CWops# 3087, from Little Forest , NSW , Australia.---->View on Google maps

Thank you to my nominator and club supporters. Like many, my interest in CW started when I was at high school. An early interest in electronics and radio turned into a wonderful 47 year career in telecommunications and mainframe computers.

My current radio interests are chasing CW DX, participating in CW contests, making DX QSOs available for those that need VK2, and improving the antenna systems on our 5 acre rural property. I like the unpredictable challenge of low band QSOs. Recently I applied for the ARRL DXCC on the 9 HF bands after filling the missing 160m and 12m slots.

My wife Josette and I share many common interests, bush walking and camping in remote wilderness areas. Our 20 year plus service with Scouts Australia and St John Ambulance lead to greater opportunities with Adventist Pacific Aid and Australian Doctors International. After building and managing a field hospital for the 2001 Asia Pacific Jamboree, requests came for medical support in the Solomon Islands, Vanuatu and Papua New Guinea.

In 2009 and 2011 Josette and I went to Papua New Guinea for long periods as volunteers to run a village to village GP medical service from a banana boats up and down the Fly River in the remote Western Province of PNG; I operated as P29CW when back in our support town of Kiunga. After returning to Sydney in late 2011, we were both dissatisfied with city life when compared to simple life in the remote PNG jungle. Josette moved down to work at a rural hospital in Milton, some 250 km south of Sydney.

We found a suitable rural radio friendly property by coincidence, as it was not listed for sale with the local agents. The property is on the crest of a small hill, 85m above sea level and 6 km from the Tasman Sea (Pacific Ocean). The property is in Little Forest a little north of Milton and the fairy tale continues; the HF radio noise is S0 to S1 most of the time.

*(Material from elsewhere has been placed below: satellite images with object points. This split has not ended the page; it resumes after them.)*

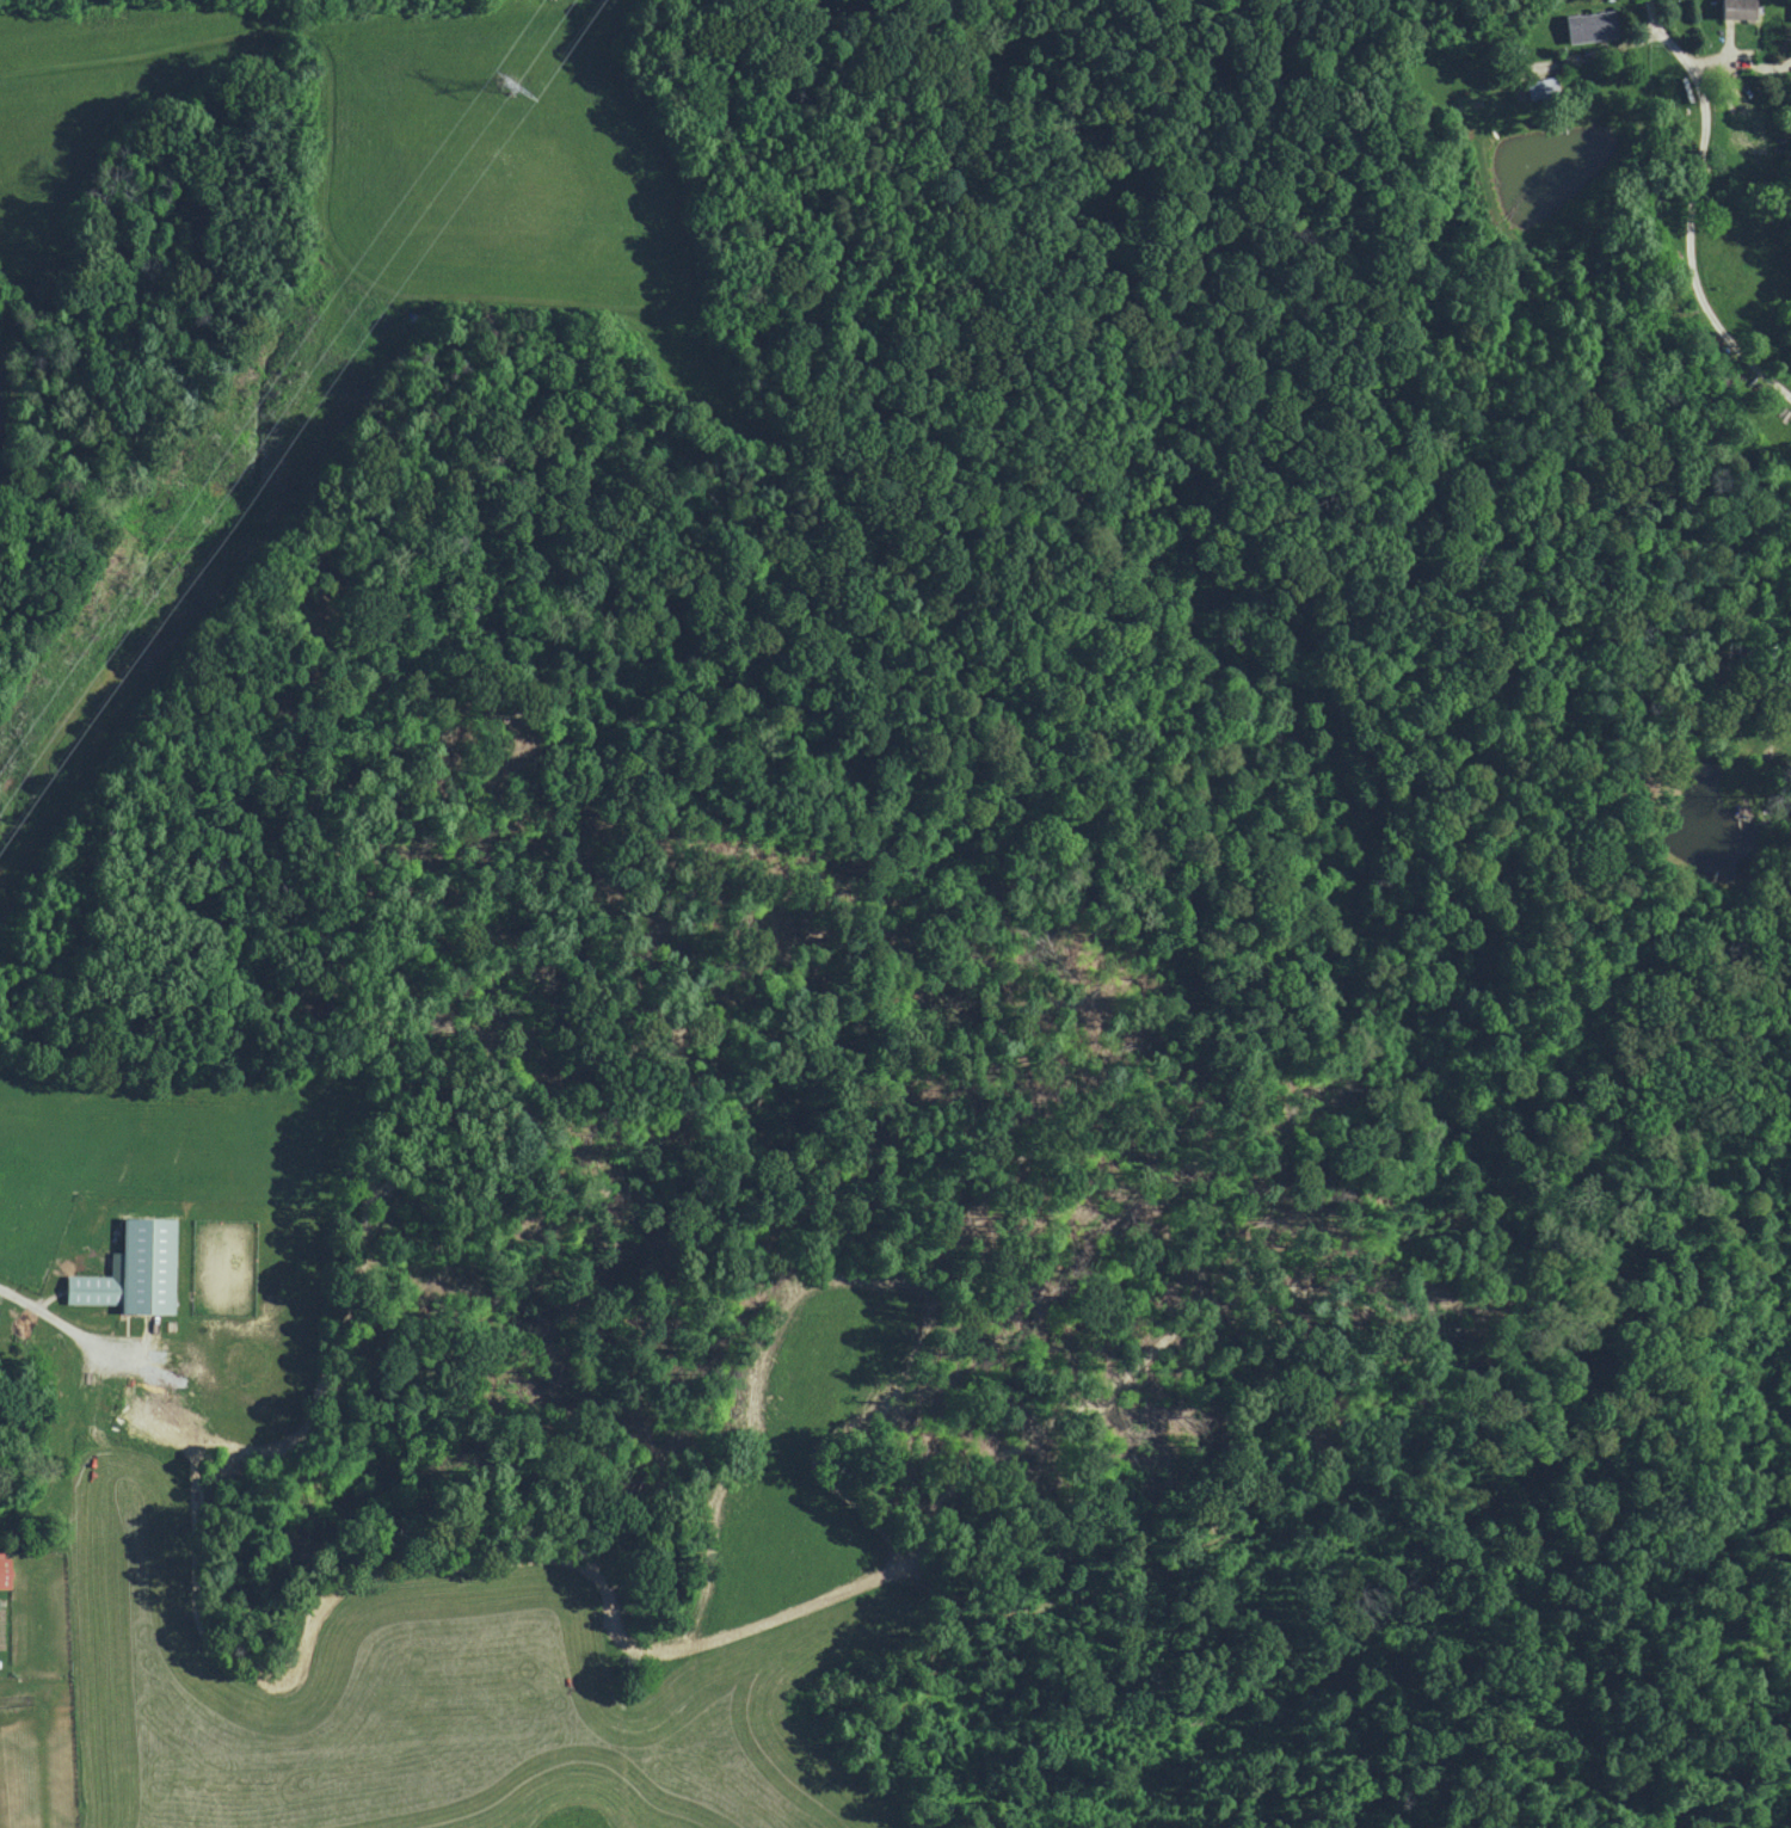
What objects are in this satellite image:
building: (1731, 9)
building: (1588, 26)
road: (1540, 28)
power tower: (509, 88)
road: (1698, 207)
building: (129, 1271)
road: (28, 1305)
building: (3, 1571)

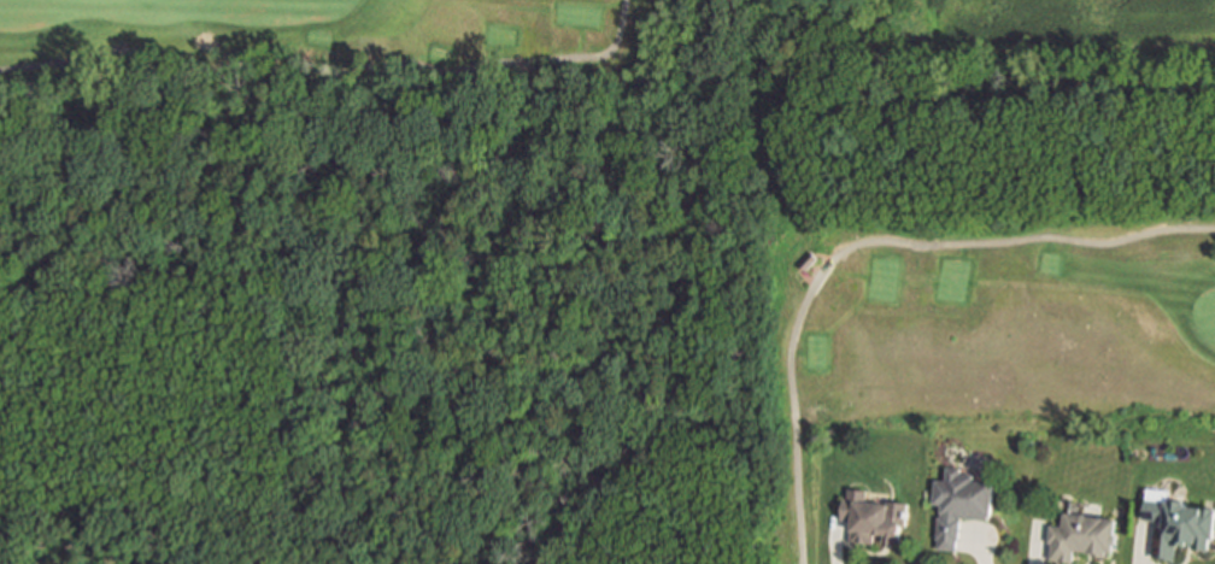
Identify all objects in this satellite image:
crop: (1044, 40)
park: (390, 44)
road: (332, 57)
road: (864, 242)
building: (810, 259)
park: (1013, 330)
building: (960, 502)
building: (875, 514)
building: (1181, 523)
building: (1083, 534)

Two towers support mono-band beams for 20 m, 15 m, 10 m and a rotary WARC band dipole. Wire antennas are used for 80 m and 160 m with a 4-square array for the 40 m band. For low band reception, three Beverage antennas are available for EU, AS and NA. Almost daily, I can be found on 80 m, 40 m, 30 m and 20 m and I am looking forward to improved propagation on the high HF bands.

My previous call signs have been H44MA, ZK1GGR and P29CW.

This biography is what appeared in Solid Copy when the member joined CWops.